All of the 100,000,000 issued and outstanding WRECO common shares (which will be converted into the right to receive 129,700,000 newly issued shares of TRI Pointe common stock) will be offered in exchange for Weyerhaeuser common shares in the offer, subject to adjustments in certain circumstances. The exchange offer will be subject to proration if the offer is over-subscribed, and the number of shares Weyerhaeuser accepts in the exchange offer may be less than the number of shares tendered.

If the exchange offer is consummated but not fully subscribed, then the additional WRECO common shares owned by Weyerhaeuser will be distributed as a pro rata dividend to Weyerhaeuser shareholders.

About Weyerhaeuser
Weyerhaeuser Company, a Washington corporation, is one of the world's largest private owners of timberlands.
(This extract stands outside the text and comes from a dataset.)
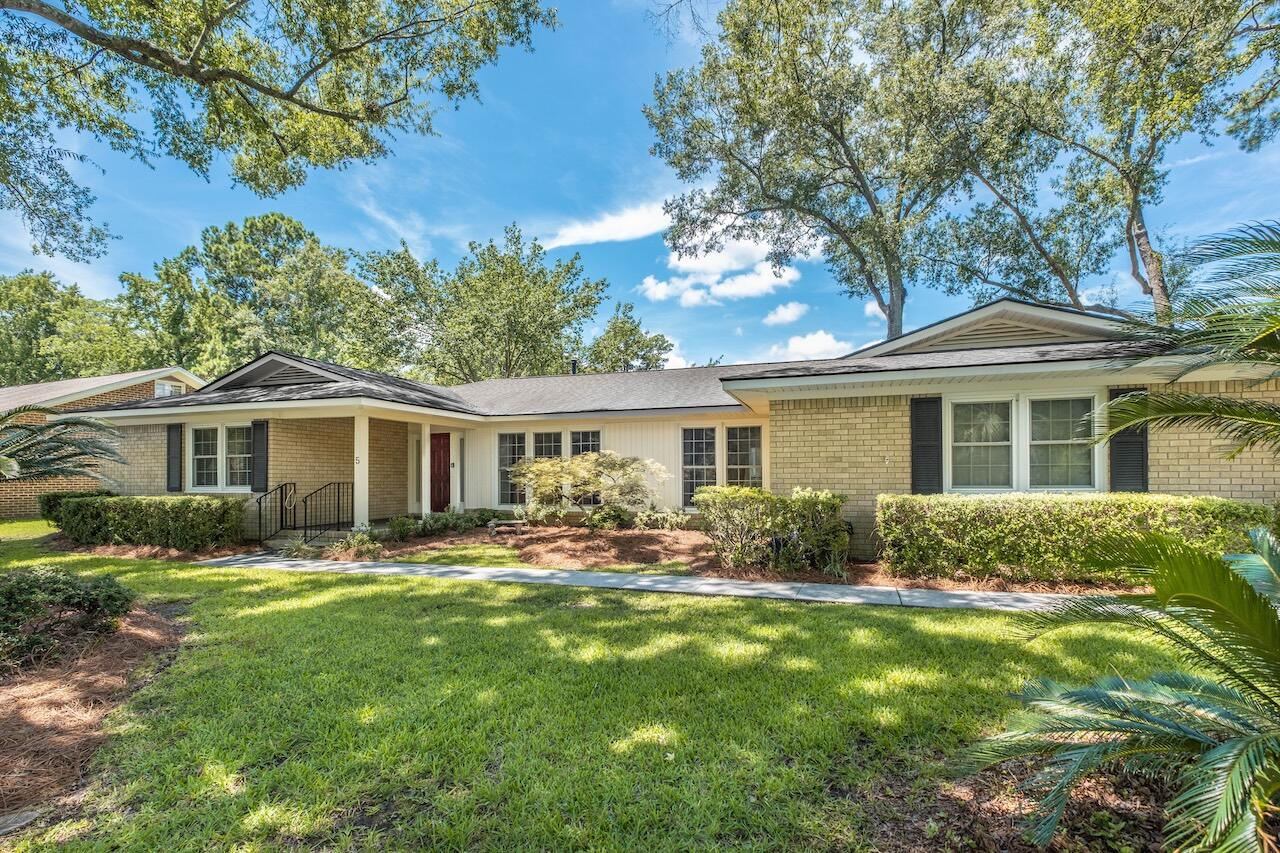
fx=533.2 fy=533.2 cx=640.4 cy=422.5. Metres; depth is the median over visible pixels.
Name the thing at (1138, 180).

Weyerhaeuser owns or controls nearly seven million acres of timberlands, primarily in the U.S., and manages another 13.9 million acres under long-term licenses in Canada. It manages these timberlands on a sustainable basis in compliance with internationally recognized forestry standards. Weyerhaeuser is also one of the largest manufacturers of wood and specialty cellulose fibers products, and through WRECO it develops real estate, primarily as a builder of single-family homes. Weyerhaeuser is a real estate investment trust. Its business segments are timberlands (which includes logs, chips and timber), wood products (which includes softwood lumber, plywood, veneer, oriented strand board, hardwood lumber, engineered lumber, raw materials and building materials distribution), cellulose fibers (which includes fluff pulp, liquid packaging board and paper products) and real estate. Weyerhaeuser generated revenues of $2.0 billion during the three months ended March 31, 2014 and $8.5 billion during the year ended December 31, 2013. Weyerhaeuser is listed on the Dow Jones World Sustainability Index, and the company's common stock trades on the New York Stock Exchange under the symbol WY.